Question - Evaluating the Limit of a Function as It Approaches a Point

The expression given is the definition of the derivative of \(\sqrt{x}\) evaluated at \(x=8\), which can be calculated as follows:

\(\lim_{h \to 0} \frac{\sqrt{x+h} - \sqrt{x}}{h}\) at \(x=8\)

Let's apply the definition of the derivative for \(f(x) = \sqrt{x}\) at \(x = 8\):

\(f'(x) = \lim_{h \to 0} \frac{f(x+h) - f(x)}{h}\)

\(f'(x) = \lim_{h \to 0} \frac{\sqrt{x+h} - \sqrt{x}}{h}\)

To evaluate the limit, multiply the numerator and the denominator by the conjugate of the numerator:

\(= \lim_{h \to 0} \frac{(\sqrt{x+h} - \sqrt{x})(\sqrt{x+h} + \sqrt{x})}{h(\sqrt{x+h} + \sqrt{x})}\)

\(= \lim_{h \to 0} \frac{x+h - x}{h(\sqrt{x+h} + \sqrt{x})}\)

\(= \lim_{h \to 0} \frac{h}{h(\sqrt{x+h} + \sqrt{x})}\)

\(= \lim_{h \to 0} \frac{1}{\sqrt{x+h} + \sqrt{x}}\)

Now plug in \(x = 8\):

\(f'(8) = \lim_{h \to 0} \frac{1}{\sqrt{8+h} + \sqrt{8}}\)

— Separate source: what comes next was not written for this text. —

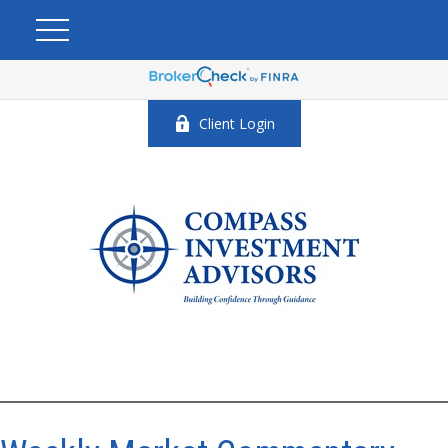
Client Login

\(= \frac{1}{\sqrt{8} + \sqrt{8}}\)

\(= \frac{1}{2\sqrt{8}}\)

\(= \frac{1}{4\sqrt{2}}\)

\(= \frac{\sqrt{2}}{8}\)

Therefore, the limit and the derivative of \(\sqrt{x}\) at \(x = 8\) is \(\frac{\sqrt{2}}{8}\).